The researcher was trying to find a link between a volcanic eruption 12,000 years ago and the disappearance of Homo floresiensis, an extinct species thought to be a human ancestor.
Senior Research Scientist Krystyna Saunders (pictured above), who has utilised ITRAX technology to analyse lake cores from a sub-Antarctic Island to reconstruct past changes in the Southern Hemisphere’s westerly winds, states that the major advantage of the technique is that it is non-destructive.
It is a preferred technique to other approaches, such as conventional WD XRL (wavelength dispersive X-ray fluorescence), solution ICP OES (inductively coupled plasma atomic emission spectroscopy) and mass spectrometry as minimal sample preparation is required.
“Additionally the other techniques require very involved and time consuming sample preparation, said Saunders.
ITRAX is becoming increasingly valuable in atmospheric pollution studies. Researchers from the University of Melbourne submitted a core from Lake Owen Tarn in Tasmania. The lake lies close to the major mining centres in Queenstown within what is considered a pristine environment prior to the commencement of mining.
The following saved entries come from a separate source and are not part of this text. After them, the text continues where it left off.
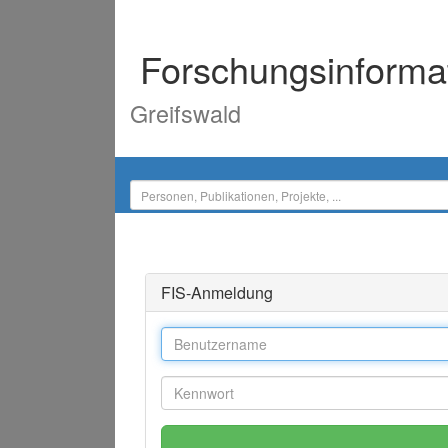
Forschungsinforma
Greifswald
FIS-Anmeldung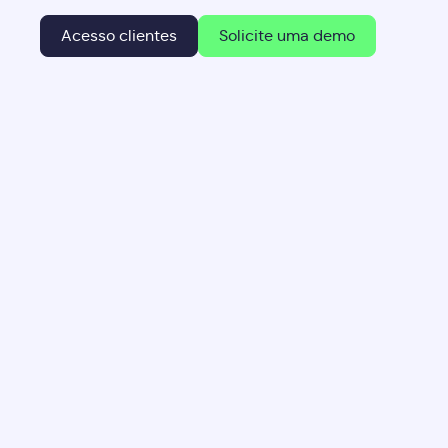
Acesso clientes
Solicite uma demo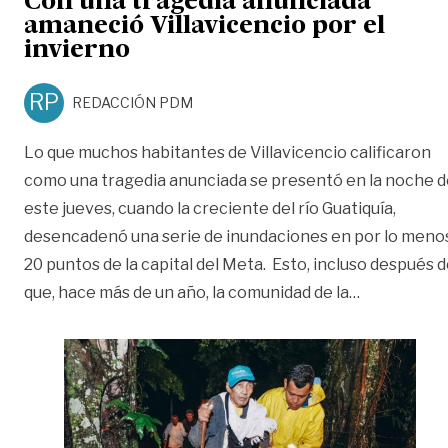
Con una tragedia anunciada
amaneció Villavicencio por el
invierno
RP
REDACCIÓN PDM
Lo que muchos habitantes de Villavicencio calificaron
como una tragedia anunciada se presentó en la noche d
este jueves, cuando la creciente del río Guatiquía,
desencadenó una serie de inundaciones en por lo meno
20 puntos de la capital del Meta. Esto, incluso después 
«Con una tr
que, hace más de un año, la comunidad de la
…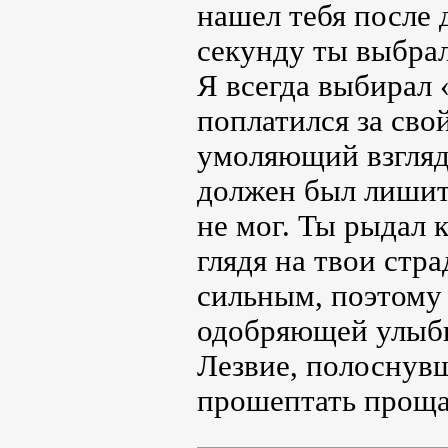
нашел тебя после 
секунду ты выбрал
Я всегда выбирал 
поплатился за свой
умоляющий взгляд…
должен был лишить
не мог. Ты рыдал к
глядя на твои стр
сильным, поэтому 
одобряющей улыбко
Лезвие, полоснувш
прошептать проща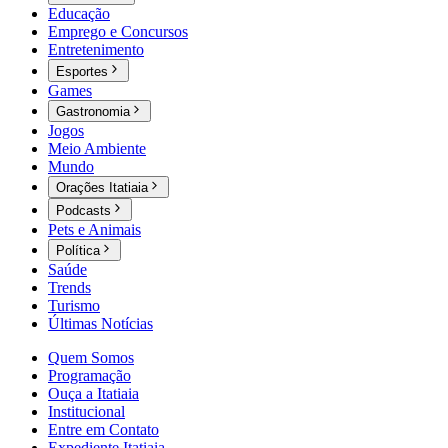
Educação
Emprego e Concursos
Entretenimento
Esportes
Games
Gastronomia
Jogos
Meio Ambiente
Mundo
Orações Itatiaia
Podcasts
Pets e Animais
Política
Saúde
Trends
Turismo
Últimas Notícias
Quem Somos
Programação
Ouça a Itatiaia
Institucional
Entre em Contato
Expediente Itatiaia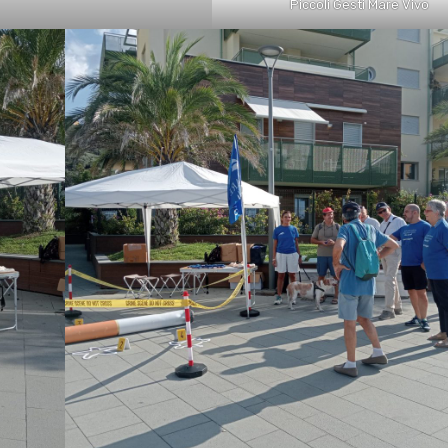
Piccoli Gesti Mare Vivo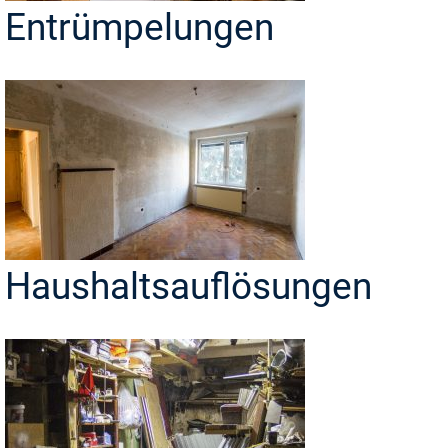
Entrümpelungen
Haushaltsauflösungen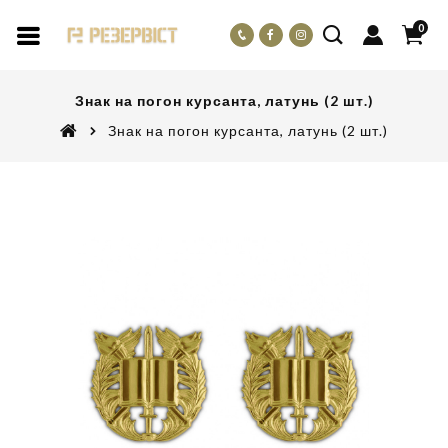
0
Знак на погон курсанта, латунь (2 шт.)
Знак на погон курсанта, латунь (2 шт.)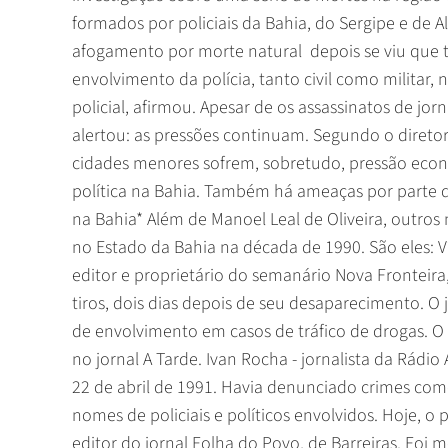
formados por policiais da Bahia, do Sergipe e de 
afogamento por morte natural  depois se viu que 
envolvimento da polícia, tanto civil como militar,
policial, afirmou. Apesar de os assassinatos de jo
alertou: as pressões continuam. Segundo o diretor
cidades menores sofrem, sobretudo, pressão eco
política na Bahia. Também há ameaças por parte d
na Bahia* Além de Manoel Leal de Oliveira, outros
no Estado da Bahia na década de 1990. São eles: V
editor e proprietário do semanário Nova Fronteira
tiros, dois dias depois de seu desaparecimento. O
de envolvimento em casos de tráfico de drogas. O 
no jornal A Tarde. Ivan Rocha - jornalista da Rádio
22 de abril de 1991. Havia denunciado crimes com
nomes de policiais e políticos envolvidos. Hoje, o
editor do jornal Folha do Povo, de Barreiras. Foi 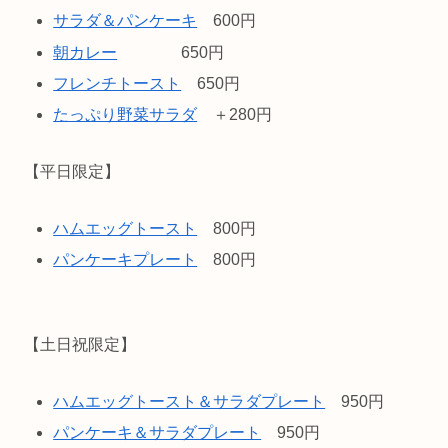
サラダ＆パンケーキ
600円
朝カレー
650円
フレンチトースト
650円
たっぷり野菜サラダ
＋280円
【平日限定】
ハムエッグトースト
800円
パンケーキプレート
800円
【土日祝限定】
ハムエッグトースト＆サラダプレート
950円
パンケーキ＆サラダプレート
950円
Looking at sediment cores from the lake, it is possible to see the impact of mining on the environment. The XRF elemental profiles display an elevation in levels of lead, copper and other elements concomitant with mining activities in that part of Tasmania.
“Subsequent to ITRAX analysis, inductively coupled plasma mass spectroscopy (ICP MS) can be used to quantify the elements to determine if they exceed the guidelines,” said Saunders.
A study carried out to reconstruct the environmental history of the Mill Creek catchment in southwestern Sydney is the subject of a chapter in Micro XRF Studies of Sediment Cores.
The ITRAX data revealed the presence of key anthropogenic metals, copper, lead, and zinc and an increase in sedimentation, which the authors attributed to an increase in urbanisation from the 1950s. Concentrations of metals were measured with conventional WD-XRF that indicated that some of the metals exceeded background levels.
The research was also able to confirm that a legacy waste site had not contributed any radioactive pollutants to the creek system.
As ITRAX has the capability of detecting ferromagnetic elements using MS, it can provide useful information about events that took place which caused these minerals to accumulate in the sediment. In the case of the Mill Creek catchment, increases in the magnetic susceptibility of iron, were explained by bushfires which increased erosion.
Many researchers have used ITRAX to study the historical impact of bushfires on the environment.
A collaboration led by a University of Melbourne researcher undertook a comprehensive study of fire that occurred in Tasmania during the mid-Holocene.
The ITRAX data obtained from sediment deposits from Lake Osborne revealed increases in iron that were associated with increases in the magnetic susceptibility following peaks in macroscopic charcoal content.
Our team has now analysed samples from almost every continent in attempting to assist with the reconstruction of ecosystems over the last 8000 years,” said Heijnis.
“The technology has untapped potential. We are experimenting with new applications all the time. Who knows what surprises the next kilometre of samples may bring!” said Heijnis.